The increase came off the back of employment increasing by 55,000 people, and the number of unemployed people increasing by 28,000. Bjorn Jarvis ABS head of labour statistics said the large increase in employment in October followed a small increase in September of around 8,000 people.

“Looking over the past two months, these increases equate to average employment growth of around 31,000 people a month, which is slightly lower than the average growth of 35,000 people a month since October 2022,” he said.

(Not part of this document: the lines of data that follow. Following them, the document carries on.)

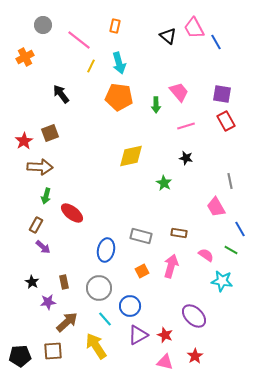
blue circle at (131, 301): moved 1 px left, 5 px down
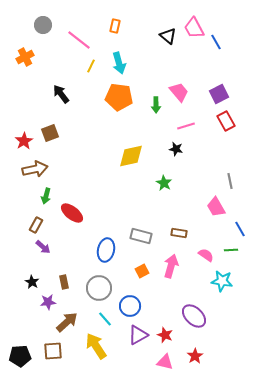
purple square at (222, 94): moved 3 px left; rotated 36 degrees counterclockwise
black star at (186, 158): moved 10 px left, 9 px up
brown arrow at (40, 167): moved 5 px left, 2 px down; rotated 15 degrees counterclockwise
green line at (231, 250): rotated 32 degrees counterclockwise
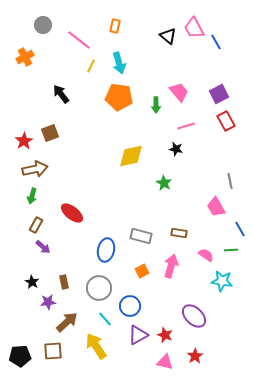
green arrow at (46, 196): moved 14 px left
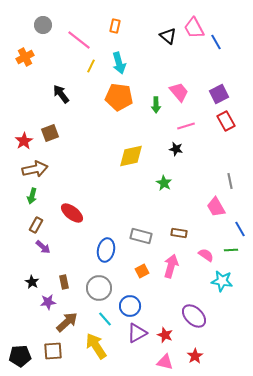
purple triangle at (138, 335): moved 1 px left, 2 px up
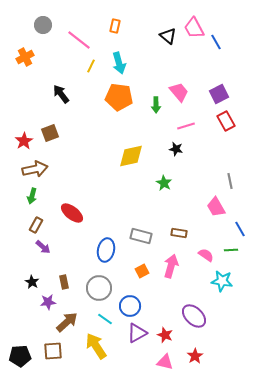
cyan line at (105, 319): rotated 14 degrees counterclockwise
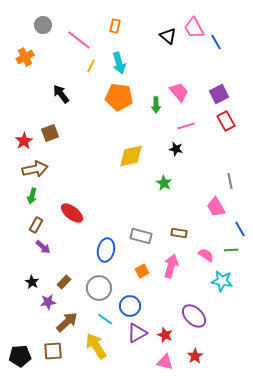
brown rectangle at (64, 282): rotated 56 degrees clockwise
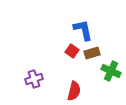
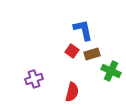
brown rectangle: moved 1 px down
red semicircle: moved 2 px left, 1 px down
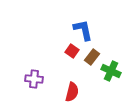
brown rectangle: moved 3 px down; rotated 35 degrees counterclockwise
purple cross: rotated 24 degrees clockwise
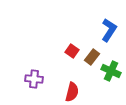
blue L-shape: moved 26 px right; rotated 45 degrees clockwise
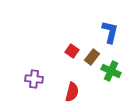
blue L-shape: moved 1 px right, 2 px down; rotated 20 degrees counterclockwise
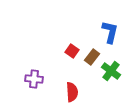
green cross: rotated 12 degrees clockwise
red semicircle: rotated 18 degrees counterclockwise
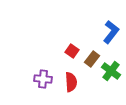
blue L-shape: moved 1 px right; rotated 25 degrees clockwise
brown rectangle: moved 2 px down
purple cross: moved 9 px right
red semicircle: moved 1 px left, 10 px up
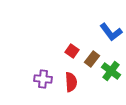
blue L-shape: rotated 105 degrees clockwise
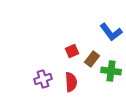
red square: rotated 32 degrees clockwise
green cross: rotated 30 degrees counterclockwise
purple cross: rotated 24 degrees counterclockwise
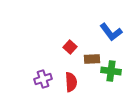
red square: moved 2 px left, 4 px up; rotated 24 degrees counterclockwise
brown rectangle: rotated 49 degrees clockwise
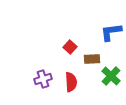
blue L-shape: rotated 120 degrees clockwise
green cross: moved 5 px down; rotated 36 degrees clockwise
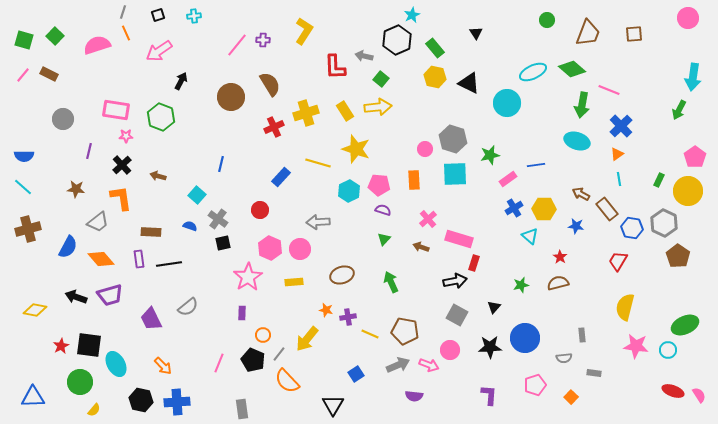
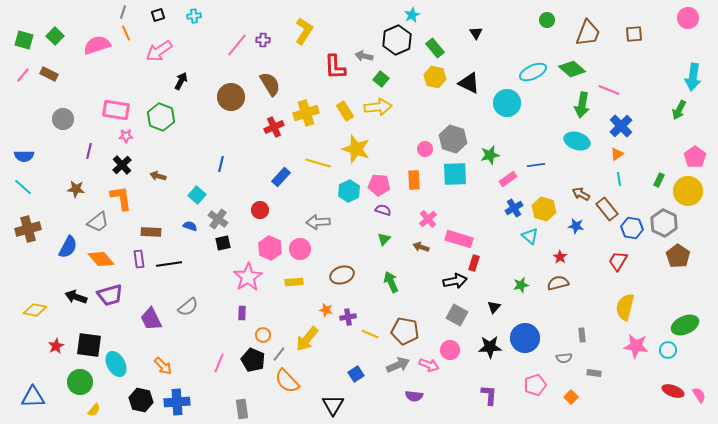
yellow hexagon at (544, 209): rotated 15 degrees clockwise
red star at (61, 346): moved 5 px left
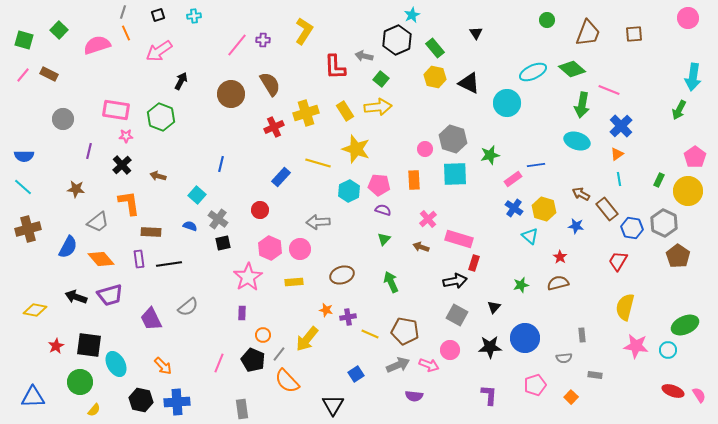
green square at (55, 36): moved 4 px right, 6 px up
brown circle at (231, 97): moved 3 px up
pink rectangle at (508, 179): moved 5 px right
orange L-shape at (121, 198): moved 8 px right, 5 px down
blue cross at (514, 208): rotated 24 degrees counterclockwise
gray rectangle at (594, 373): moved 1 px right, 2 px down
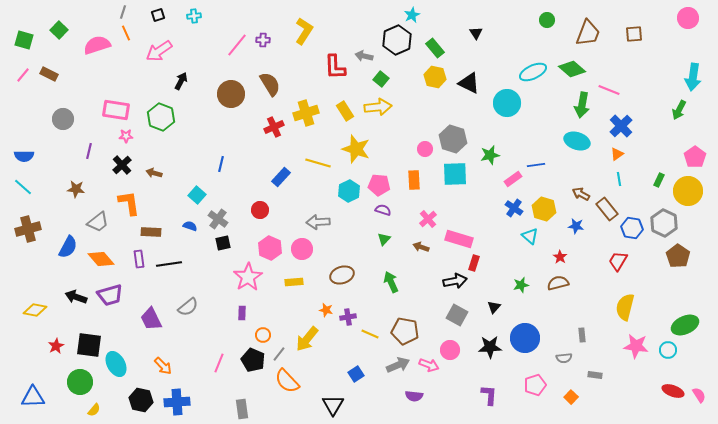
brown arrow at (158, 176): moved 4 px left, 3 px up
pink circle at (300, 249): moved 2 px right
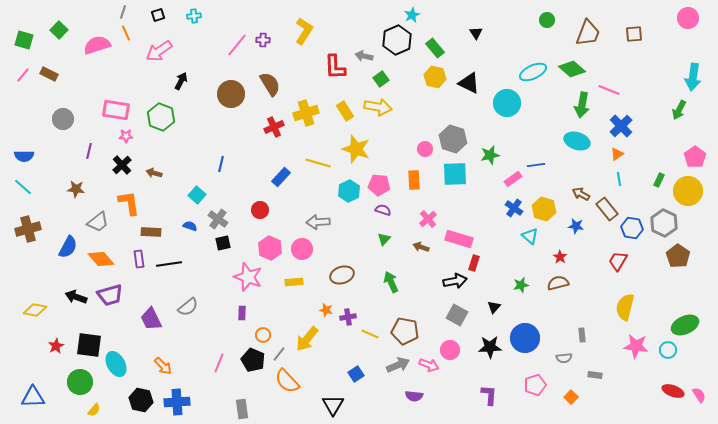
green square at (381, 79): rotated 14 degrees clockwise
yellow arrow at (378, 107): rotated 16 degrees clockwise
pink star at (248, 277): rotated 20 degrees counterclockwise
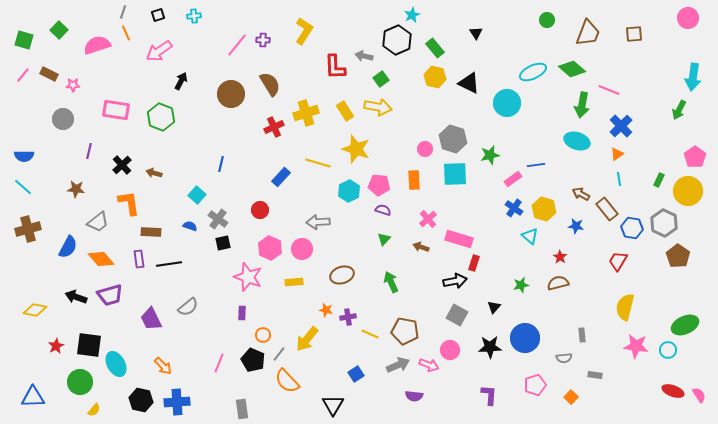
pink star at (126, 136): moved 53 px left, 51 px up
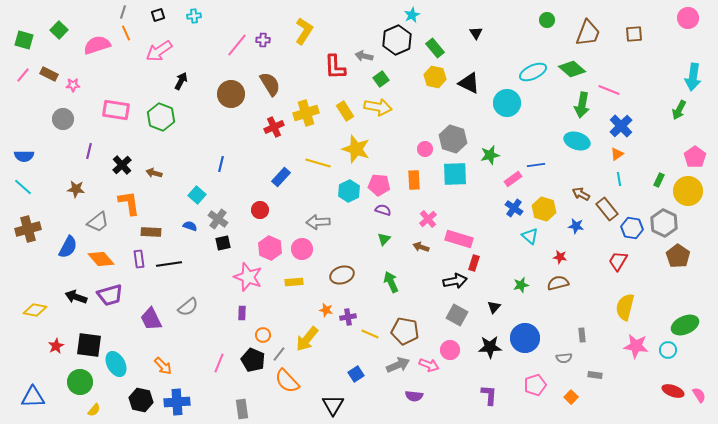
red star at (560, 257): rotated 24 degrees counterclockwise
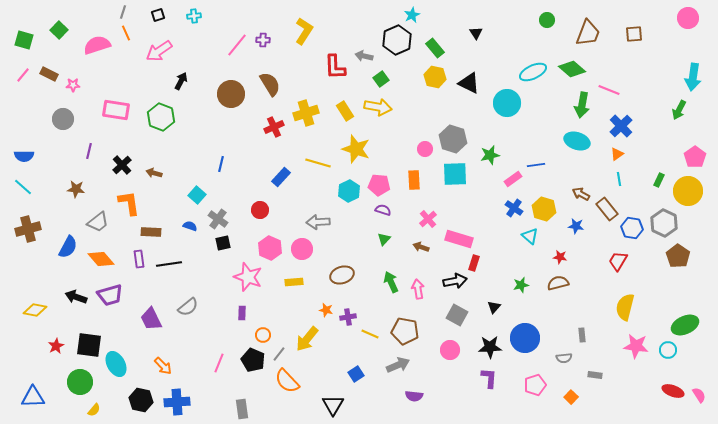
pink arrow at (429, 365): moved 11 px left, 76 px up; rotated 120 degrees counterclockwise
purple L-shape at (489, 395): moved 17 px up
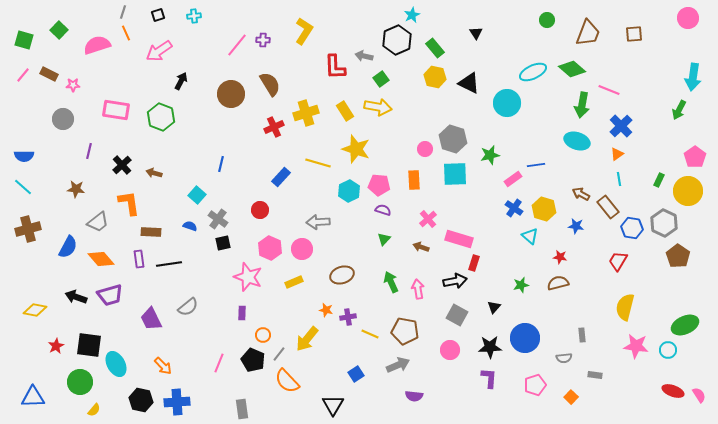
brown rectangle at (607, 209): moved 1 px right, 2 px up
yellow rectangle at (294, 282): rotated 18 degrees counterclockwise
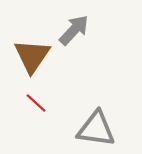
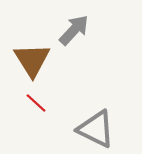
brown triangle: moved 4 px down; rotated 6 degrees counterclockwise
gray triangle: rotated 18 degrees clockwise
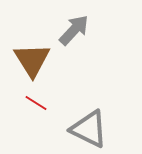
red line: rotated 10 degrees counterclockwise
gray triangle: moved 7 px left
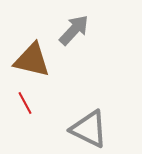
brown triangle: rotated 45 degrees counterclockwise
red line: moved 11 px left; rotated 30 degrees clockwise
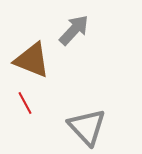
brown triangle: rotated 9 degrees clockwise
gray triangle: moved 2 px left, 2 px up; rotated 21 degrees clockwise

The employment-to-population ratio increased by 0.1 percentage point to 64.5 per cent. The participation rate also increased by 0.2 percentage points to 67.0 per cent.

In WA the unemployment rate increased 0.5 percentage points to sit at 3.8 following a 0.6 percentage point increase in the number of employed people in WA.

The participation rate in WA also increased 0.5 percentage points to sit at 69.3%, the highest level across all of the States.

UDIA WA congratulates Darren Walsh

UDIA WA would like pass our congratulations onto former UDIA WA Treasurer Darren Walsh on his appointment to the independent Environmental Protection Authority (EPA) for a five-year term.

Mr Walsh will join Chair Prof. Matthew Tonts, Deputy Chair Lee McIntosh, as well as members Prof. Fiona Haslam McKenzie and Hamish Beck in rounding out the EPA’s board.

EPA members are appointed by the Governor of Western Australia on the recommendation of the Minister for Environment.

Mr Walsh has significant environmental and planning experience, and was the Independent Appeals Convenor to the Minister for Environment between 2003 and 2006.

Mr Walsh will replace outgoing member Dr Jenny Pope on the EPA’s board.

Last chance to advertise in The Urbanist

The upcoming edition of UDIA WA’s The Urbanist magazine will focus on ‘New Trends’ and explore the new innovations, technologies and ideas set to shape the future of the development industry and in turn community creation.

There are limited final advertising opportunities available in this edition and if you book before November 17, you can take advantage of our special book 2 full pages and receive a third page free offer.

For more information and to book, please email Chris Thurmott on or click here to view all of our current advertising opportunities and packages.

New bridge on the way for Fremantle

An enhanced design for a new bridge to replace the ageing Fremantle Traffic Bridge has today been submitted for Development Approval.

The new bridge will be Australia’s only extradosed bridge, a design that incorporates both cantilevers and cable support.

A final conceptual design was released last year, but following community feedback, the decision was made to reassess the design, road layout and alignment.

The new design delivers on community aspirations for the bridge to be an iconic entry statement to Fremantle, and no longer proposes any changes to the existing road layout, which were opposed by the local community.

The decision to retain the existing road layout means the iconic Containbow art installation can remain in its current location.

The new bridge will be built on the alignment of the existing timber bridge, with the construction methodology being used minimising the amount of time the bridge will need to be closed.

Considerations on heritage interpretations that incorporate materials from the existing bridge are currently underway.

Subject to Development Approval, the earliest construction could start would be in the second half of 2024.

The new concept has now been submitted for Development Approval, and the community is invited to have their say via the Department of Planning, Lands and Heritage consultation hub.